The district court properly recognized that the trial court has the discretionary power to dismiss a complaint if the plaintiff fails to timely file an amendment.[1] Although such broad power is vested in the trial court, it is not necessary or beneficial for that power to be exercised in all situations. We concur *818 with Judge Altenbernd's suggestion that the trial courts need a meaningful set of guidelines to assist them in their task of sanctioning parties and attorneys for acts of malfeasance and disobedience. Kozel, 603 So.2d at 605 (Altenbernd, J., dissenting). Without such a framework, trial courts have no standard by which to judge the severity of the party's action or the type of sanction that should be imposed.

In the instant case, the trial court acted within the boundaries of the law. In our view, though, the court's decision to dismiss the case based solely on the attorney's neglect unduly punishes the litigant and espouses a policy that this Court does not wish to promote. The purpose of the Florida Rules of Civil Procedure is to encourage the orderly movement of litigation. Fla.R.Civ. Pro. 1.010. This purpose usually can be accomplished by the imposition of a sanction that is less harsh than dismissal and that is directed toward the person responsible for the delayed filing of the complaint. Clay.

Dismissal "with prejudice" in effect disposes of the case, not for any dereliction on the part of the litigant, but on the part of his counsel. We are not unmindful of the rule that counsel is the litigant's agent and that his acts are the acts of the principal, but since the rule is primarily for the governance of counsel, dismissal "with prejudice" would in effect punish the litigant instead of his counsel.

Beasley v. Girten, 61 So. 2d 179, 181 (Fla. 1952). Because dismissal is the ultimate sanction in the adversarial system, it should be reserved for those aggravating circumstances in which a lesser sanction would fail to achieve a just result.

This Court is vitally concerned with the swift administration of justice at both the trial and appellate levels. In the interest of an efficient judicial system and in the interest of clients, it is essential that attorneys adhere to filing deadlines and other procedural requirements.[2] However, a fine, public reprimand, or contempt order may often be the appropriate sanction to impose on an attorney in those situations where the attorney, and not the client, is responsible for the error.
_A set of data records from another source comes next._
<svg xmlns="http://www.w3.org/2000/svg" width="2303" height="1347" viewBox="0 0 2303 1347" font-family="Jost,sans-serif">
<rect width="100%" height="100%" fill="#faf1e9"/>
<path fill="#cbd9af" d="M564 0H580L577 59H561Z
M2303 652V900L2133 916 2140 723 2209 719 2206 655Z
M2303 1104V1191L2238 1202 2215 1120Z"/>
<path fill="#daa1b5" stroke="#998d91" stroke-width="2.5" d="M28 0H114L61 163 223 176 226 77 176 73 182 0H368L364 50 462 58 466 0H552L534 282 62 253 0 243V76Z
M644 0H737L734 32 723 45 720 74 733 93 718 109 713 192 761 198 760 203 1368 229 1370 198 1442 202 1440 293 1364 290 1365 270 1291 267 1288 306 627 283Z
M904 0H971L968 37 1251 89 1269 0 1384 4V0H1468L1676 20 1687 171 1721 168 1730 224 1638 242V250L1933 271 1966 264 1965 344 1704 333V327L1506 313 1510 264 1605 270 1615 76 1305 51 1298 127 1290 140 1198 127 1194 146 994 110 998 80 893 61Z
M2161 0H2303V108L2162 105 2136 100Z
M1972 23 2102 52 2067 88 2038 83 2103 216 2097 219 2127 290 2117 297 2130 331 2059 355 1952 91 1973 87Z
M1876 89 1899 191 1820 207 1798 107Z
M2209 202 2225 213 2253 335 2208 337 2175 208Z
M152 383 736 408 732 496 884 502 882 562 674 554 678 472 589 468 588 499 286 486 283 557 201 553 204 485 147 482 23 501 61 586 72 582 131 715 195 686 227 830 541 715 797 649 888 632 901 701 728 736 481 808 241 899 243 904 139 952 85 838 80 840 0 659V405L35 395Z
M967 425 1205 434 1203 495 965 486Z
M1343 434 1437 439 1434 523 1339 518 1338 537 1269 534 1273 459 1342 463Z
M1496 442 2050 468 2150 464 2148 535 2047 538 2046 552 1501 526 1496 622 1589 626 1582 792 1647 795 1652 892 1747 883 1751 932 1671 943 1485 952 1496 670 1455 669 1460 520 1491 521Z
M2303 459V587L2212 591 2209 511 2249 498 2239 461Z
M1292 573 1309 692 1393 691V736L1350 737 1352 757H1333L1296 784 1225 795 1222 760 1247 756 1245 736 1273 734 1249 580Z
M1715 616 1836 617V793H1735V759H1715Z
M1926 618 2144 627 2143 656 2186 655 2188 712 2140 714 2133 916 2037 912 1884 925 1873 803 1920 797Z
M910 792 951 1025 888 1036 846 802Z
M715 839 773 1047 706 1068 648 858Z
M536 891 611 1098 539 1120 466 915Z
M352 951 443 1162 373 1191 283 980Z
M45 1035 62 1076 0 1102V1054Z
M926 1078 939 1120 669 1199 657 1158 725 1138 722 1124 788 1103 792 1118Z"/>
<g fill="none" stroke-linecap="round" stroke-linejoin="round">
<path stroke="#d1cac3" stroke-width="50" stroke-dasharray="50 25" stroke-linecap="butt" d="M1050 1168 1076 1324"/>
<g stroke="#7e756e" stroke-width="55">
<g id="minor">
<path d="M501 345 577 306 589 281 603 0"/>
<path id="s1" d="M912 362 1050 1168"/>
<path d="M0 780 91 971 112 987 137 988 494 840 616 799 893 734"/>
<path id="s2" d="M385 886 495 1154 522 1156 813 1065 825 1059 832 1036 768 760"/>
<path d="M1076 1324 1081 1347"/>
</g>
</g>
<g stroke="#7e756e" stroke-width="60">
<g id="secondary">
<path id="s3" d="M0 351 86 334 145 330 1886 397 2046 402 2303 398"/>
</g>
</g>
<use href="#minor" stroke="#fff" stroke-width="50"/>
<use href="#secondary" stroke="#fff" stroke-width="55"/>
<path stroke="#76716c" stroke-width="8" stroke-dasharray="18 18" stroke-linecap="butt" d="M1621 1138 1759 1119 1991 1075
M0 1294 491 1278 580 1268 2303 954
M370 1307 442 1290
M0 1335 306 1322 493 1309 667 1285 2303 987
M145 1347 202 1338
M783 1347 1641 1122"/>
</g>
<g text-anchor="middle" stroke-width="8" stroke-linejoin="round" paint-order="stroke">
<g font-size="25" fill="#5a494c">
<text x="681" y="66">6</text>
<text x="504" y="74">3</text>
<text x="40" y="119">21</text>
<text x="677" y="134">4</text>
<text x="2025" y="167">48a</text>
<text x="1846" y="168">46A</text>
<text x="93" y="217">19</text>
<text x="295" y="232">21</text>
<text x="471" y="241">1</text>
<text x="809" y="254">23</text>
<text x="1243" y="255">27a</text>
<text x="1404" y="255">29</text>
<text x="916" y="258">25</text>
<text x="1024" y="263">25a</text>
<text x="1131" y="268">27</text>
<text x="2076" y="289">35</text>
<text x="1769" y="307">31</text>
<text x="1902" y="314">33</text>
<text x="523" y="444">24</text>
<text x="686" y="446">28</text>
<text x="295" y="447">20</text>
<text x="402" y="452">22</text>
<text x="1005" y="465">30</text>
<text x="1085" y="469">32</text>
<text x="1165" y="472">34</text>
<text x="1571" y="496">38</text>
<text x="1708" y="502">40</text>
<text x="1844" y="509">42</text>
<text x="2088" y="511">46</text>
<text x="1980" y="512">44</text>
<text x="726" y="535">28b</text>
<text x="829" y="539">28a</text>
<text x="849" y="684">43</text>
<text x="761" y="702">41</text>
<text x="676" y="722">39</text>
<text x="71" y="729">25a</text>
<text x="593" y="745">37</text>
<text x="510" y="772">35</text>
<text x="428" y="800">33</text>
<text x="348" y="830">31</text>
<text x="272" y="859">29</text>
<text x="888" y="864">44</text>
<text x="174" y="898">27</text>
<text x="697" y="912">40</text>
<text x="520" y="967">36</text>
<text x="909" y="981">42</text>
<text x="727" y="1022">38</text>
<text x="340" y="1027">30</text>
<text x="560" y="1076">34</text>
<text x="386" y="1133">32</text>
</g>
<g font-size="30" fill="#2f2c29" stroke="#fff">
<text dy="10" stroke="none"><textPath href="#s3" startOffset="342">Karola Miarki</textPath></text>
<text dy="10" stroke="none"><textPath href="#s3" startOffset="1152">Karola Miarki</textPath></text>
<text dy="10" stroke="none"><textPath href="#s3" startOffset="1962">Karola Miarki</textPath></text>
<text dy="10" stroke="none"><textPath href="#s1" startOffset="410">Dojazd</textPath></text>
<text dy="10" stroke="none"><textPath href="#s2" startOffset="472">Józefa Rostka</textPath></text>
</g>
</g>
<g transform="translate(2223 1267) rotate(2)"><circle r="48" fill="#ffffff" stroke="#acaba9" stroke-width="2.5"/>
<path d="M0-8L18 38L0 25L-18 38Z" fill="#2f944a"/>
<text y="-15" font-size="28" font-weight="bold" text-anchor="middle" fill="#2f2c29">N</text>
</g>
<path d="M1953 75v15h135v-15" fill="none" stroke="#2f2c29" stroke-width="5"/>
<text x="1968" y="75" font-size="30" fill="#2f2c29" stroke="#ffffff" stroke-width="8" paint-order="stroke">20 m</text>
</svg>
To assist the trial court in determining whether dismissal with prejudice is warranted, we have adopted the following set of factors set forth in large part by Judge Altenbernd: 1) whether the attorney's disobedience was willful, deliberate, or contumacious, rather than an act of neglect or inexperience; 2) whether the attorney has been previously sanctioned; 3) whether the client was personally involved in the act of disobedience; 4) whether the delay prejudiced the opposing party through undue expense, loss of evidence, or in some other fashion; 5) whether the attorney offered reasonable justification for noncompliance; and 6) whether the delay created significant problems of judicial administration. Upon consideration of these factors, if a sanction less severe than dismissal with prejudice appears to be a viable alternative, the trial court should employ such an alternative.
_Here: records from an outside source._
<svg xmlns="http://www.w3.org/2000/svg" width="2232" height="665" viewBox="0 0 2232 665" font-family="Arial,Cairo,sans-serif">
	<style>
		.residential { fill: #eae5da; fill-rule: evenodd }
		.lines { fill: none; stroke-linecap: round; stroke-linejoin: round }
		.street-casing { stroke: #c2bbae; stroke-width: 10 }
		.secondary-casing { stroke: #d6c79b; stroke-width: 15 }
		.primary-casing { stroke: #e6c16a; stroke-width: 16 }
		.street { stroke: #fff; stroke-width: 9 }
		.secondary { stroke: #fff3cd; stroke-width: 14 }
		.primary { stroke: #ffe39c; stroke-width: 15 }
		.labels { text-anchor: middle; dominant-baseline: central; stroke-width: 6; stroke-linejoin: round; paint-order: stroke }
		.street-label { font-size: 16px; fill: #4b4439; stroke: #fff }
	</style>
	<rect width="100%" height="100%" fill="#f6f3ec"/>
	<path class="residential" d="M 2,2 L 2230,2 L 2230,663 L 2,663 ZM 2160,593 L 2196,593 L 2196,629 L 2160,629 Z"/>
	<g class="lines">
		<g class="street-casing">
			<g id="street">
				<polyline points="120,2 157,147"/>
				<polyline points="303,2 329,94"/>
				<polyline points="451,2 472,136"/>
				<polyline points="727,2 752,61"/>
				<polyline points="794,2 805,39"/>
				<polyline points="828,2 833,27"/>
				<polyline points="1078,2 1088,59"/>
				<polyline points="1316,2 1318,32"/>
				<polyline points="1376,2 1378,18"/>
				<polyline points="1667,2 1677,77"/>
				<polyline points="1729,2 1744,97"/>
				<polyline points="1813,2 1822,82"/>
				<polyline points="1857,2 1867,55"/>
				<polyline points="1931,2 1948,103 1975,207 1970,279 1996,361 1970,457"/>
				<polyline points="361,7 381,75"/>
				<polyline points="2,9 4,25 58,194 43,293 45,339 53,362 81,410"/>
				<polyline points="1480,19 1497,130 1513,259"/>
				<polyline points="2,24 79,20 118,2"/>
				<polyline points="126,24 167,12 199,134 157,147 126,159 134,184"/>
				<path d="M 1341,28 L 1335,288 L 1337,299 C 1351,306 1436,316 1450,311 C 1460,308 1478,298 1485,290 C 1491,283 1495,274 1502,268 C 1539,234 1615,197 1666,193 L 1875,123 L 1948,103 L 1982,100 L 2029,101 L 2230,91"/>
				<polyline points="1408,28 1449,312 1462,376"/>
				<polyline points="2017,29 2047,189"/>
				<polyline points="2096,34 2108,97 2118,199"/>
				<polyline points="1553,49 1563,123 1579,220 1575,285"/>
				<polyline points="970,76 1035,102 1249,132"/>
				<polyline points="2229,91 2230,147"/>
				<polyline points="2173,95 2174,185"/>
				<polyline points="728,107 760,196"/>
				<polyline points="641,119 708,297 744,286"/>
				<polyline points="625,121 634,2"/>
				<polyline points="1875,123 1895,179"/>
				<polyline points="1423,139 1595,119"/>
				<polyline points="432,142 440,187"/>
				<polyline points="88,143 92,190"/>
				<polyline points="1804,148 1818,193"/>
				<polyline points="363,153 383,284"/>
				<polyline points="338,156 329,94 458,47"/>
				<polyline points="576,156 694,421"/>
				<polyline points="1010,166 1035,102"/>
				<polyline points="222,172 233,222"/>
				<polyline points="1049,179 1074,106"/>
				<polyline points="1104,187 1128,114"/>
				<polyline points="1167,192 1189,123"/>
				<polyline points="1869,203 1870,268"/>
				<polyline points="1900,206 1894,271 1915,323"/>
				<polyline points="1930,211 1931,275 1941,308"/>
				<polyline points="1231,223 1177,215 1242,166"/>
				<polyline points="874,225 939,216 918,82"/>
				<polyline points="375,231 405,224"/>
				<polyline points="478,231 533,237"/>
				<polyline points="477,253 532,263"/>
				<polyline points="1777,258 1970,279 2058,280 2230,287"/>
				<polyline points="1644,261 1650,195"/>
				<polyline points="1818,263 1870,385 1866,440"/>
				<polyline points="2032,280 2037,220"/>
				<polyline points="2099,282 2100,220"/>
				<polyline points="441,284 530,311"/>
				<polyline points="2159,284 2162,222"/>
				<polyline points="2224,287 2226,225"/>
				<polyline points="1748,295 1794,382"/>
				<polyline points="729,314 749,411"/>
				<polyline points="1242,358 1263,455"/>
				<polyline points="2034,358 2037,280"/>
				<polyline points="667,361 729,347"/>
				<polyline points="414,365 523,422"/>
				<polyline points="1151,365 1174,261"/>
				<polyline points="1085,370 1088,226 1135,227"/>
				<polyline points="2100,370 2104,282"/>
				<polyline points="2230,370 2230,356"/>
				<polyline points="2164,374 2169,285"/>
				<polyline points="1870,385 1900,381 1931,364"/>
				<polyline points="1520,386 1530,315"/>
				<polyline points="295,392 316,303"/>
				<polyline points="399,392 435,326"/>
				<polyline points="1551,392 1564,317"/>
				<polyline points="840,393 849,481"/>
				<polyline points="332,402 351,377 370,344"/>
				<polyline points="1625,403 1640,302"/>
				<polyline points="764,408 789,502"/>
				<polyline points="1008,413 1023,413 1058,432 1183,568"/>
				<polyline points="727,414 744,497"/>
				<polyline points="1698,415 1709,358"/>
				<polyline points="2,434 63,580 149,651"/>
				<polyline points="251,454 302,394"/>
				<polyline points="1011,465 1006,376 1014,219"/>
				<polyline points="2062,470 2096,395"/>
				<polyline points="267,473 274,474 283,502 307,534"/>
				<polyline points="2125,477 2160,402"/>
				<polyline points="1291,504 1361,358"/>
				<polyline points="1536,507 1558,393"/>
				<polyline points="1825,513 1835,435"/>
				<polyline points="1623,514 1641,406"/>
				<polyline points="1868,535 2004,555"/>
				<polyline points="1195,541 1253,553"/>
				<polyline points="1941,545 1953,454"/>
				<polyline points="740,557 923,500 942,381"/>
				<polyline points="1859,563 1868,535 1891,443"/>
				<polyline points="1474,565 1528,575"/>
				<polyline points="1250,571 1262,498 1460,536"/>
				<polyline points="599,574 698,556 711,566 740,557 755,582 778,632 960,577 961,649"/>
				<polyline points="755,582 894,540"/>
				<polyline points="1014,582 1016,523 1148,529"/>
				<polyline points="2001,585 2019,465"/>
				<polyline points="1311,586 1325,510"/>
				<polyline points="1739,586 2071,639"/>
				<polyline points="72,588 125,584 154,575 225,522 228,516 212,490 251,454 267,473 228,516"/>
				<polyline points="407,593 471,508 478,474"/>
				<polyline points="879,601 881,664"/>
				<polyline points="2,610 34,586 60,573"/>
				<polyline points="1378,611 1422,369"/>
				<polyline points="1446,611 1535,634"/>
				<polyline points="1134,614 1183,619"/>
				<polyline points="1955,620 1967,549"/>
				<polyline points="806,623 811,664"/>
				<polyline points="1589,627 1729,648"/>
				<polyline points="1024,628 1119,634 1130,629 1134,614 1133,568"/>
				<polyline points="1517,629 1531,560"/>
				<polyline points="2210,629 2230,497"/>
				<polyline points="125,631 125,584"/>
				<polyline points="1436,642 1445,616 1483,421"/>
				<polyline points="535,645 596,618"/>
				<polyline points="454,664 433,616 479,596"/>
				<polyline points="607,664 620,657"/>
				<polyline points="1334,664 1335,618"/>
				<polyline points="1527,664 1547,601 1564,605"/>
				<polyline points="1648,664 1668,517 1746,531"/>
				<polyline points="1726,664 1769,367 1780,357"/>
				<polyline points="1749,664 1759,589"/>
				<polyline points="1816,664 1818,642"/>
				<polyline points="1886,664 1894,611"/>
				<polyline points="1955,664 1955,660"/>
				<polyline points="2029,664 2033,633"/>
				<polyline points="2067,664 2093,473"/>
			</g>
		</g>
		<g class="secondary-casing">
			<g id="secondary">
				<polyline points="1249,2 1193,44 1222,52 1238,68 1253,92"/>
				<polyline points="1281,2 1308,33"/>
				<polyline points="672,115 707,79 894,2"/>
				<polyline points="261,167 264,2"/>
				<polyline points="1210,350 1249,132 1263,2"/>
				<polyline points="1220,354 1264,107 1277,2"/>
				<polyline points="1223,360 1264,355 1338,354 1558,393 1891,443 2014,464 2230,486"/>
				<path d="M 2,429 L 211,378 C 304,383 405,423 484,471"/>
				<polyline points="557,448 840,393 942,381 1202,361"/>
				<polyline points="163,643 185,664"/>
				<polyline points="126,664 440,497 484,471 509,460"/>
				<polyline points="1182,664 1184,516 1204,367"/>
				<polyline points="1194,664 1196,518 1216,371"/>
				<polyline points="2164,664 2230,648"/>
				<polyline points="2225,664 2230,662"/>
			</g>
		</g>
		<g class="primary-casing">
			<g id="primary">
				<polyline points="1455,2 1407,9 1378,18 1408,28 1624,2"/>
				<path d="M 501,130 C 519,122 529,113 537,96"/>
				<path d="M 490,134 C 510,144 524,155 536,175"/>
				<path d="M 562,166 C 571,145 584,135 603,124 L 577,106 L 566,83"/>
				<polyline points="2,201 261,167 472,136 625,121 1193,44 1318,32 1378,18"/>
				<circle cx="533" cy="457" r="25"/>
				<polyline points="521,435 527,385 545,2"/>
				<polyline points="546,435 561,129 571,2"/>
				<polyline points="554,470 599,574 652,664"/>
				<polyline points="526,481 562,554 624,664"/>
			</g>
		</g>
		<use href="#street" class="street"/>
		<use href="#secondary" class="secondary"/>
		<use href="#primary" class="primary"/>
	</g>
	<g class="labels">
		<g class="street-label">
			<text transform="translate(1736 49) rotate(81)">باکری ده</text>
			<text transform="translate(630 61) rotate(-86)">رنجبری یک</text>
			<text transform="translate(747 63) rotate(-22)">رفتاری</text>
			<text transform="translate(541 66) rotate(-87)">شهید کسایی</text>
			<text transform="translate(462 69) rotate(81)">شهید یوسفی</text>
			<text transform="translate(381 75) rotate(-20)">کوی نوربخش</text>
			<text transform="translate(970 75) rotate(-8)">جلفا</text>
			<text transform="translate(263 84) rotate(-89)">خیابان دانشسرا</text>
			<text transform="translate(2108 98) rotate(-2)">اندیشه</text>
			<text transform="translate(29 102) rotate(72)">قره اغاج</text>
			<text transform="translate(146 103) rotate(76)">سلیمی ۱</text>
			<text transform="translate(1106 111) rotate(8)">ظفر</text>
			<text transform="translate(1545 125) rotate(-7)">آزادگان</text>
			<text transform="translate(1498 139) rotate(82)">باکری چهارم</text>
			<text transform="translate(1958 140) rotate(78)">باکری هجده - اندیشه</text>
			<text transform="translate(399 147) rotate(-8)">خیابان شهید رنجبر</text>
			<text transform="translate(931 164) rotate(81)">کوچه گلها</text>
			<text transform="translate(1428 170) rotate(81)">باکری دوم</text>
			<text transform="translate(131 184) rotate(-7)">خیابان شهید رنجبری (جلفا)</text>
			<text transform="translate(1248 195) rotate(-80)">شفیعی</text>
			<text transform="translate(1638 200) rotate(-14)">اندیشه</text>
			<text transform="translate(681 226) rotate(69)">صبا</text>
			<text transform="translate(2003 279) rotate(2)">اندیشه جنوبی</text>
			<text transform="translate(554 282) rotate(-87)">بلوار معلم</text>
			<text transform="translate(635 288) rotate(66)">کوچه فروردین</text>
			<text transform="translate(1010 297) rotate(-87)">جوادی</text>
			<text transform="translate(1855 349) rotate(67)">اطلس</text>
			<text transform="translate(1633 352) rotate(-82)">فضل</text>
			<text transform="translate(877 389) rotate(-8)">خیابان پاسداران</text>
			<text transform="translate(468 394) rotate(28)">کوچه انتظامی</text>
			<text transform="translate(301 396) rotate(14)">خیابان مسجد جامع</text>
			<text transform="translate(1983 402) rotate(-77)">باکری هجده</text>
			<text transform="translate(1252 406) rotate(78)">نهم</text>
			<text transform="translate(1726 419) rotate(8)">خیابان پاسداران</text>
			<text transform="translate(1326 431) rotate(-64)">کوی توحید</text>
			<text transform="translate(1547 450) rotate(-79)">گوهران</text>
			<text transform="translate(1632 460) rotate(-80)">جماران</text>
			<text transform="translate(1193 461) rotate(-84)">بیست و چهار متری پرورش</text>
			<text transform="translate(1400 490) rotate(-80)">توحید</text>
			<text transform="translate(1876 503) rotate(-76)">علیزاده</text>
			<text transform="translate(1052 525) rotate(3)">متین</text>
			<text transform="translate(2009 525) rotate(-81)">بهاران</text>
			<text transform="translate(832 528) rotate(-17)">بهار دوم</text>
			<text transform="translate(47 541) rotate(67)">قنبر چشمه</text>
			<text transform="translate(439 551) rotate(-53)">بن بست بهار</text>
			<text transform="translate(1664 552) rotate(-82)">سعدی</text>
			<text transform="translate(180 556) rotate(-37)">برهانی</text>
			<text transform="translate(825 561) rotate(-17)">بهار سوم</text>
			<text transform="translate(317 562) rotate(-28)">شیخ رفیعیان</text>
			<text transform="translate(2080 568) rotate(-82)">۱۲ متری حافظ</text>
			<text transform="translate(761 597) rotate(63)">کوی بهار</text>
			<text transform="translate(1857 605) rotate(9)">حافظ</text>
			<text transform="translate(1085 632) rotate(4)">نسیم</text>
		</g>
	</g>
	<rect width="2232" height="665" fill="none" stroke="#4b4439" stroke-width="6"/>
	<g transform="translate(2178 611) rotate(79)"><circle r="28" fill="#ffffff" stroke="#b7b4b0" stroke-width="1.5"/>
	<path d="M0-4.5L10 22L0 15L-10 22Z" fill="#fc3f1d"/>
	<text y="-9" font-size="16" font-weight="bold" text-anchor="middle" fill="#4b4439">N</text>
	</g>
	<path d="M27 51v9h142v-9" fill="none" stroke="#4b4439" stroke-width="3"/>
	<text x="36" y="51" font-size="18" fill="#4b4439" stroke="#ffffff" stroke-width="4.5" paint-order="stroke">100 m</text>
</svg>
For the foregoing reasons, we quash the district court's decision, approve Clay, and remand the case with directions that the trial court be ordered to reconsider in light of the new factors established in this opinion.

It is so ordered.

BARKETT, C.J., and OVERTON, SHAW, GRIMES, KOGAN and HARDING, JJ., concur.

NOTES

[1] New River Yachting, Inc. v. Bacchiocchi, 407 So. 2d 607 (Fla. 4th DCA 1981), review denied, 415 So. 2d 1360 (Fla. 1982); Neida's Boutique, Inc. v. Gabor and Co., 348 So. 2d 1196 (Fla. 3d DCA 1977), cert. denied, 366 So. 2d 883 (Fla. 1978); Reynolds v. Deep South Sports, Inc., 211 So. 2d 37 (Fla. 2d DCA 1968).

[2] According to rule 1.500(c), Florida Rules of Civil Procedure, "[a] party may plead or otherwise defend at any time before default is entered." If a party against whom affirmative relief is sought has filed any paper in a civil action, the court cannot enter a default for failure to file an answer unless the defendant has been served with notice that a default may be entered. Fla. R.Civ.Pro. 1.500(b). However, when the circumstances involve the dismissal of the plaintiff's complaint, there are no similar notice requirements. The rules of civil procedure do not require the defendant to file a motion for default or the court to notify the plaintiff that an application for default is pending. Granted, the plaintiff is aware of the filing deadlines and is responsible for the action that she initiates. Nevertheless, dismissal is an unusually harsh sanction when neither the court nor the defendant is required to notify the plaintiff that dismissal is pending.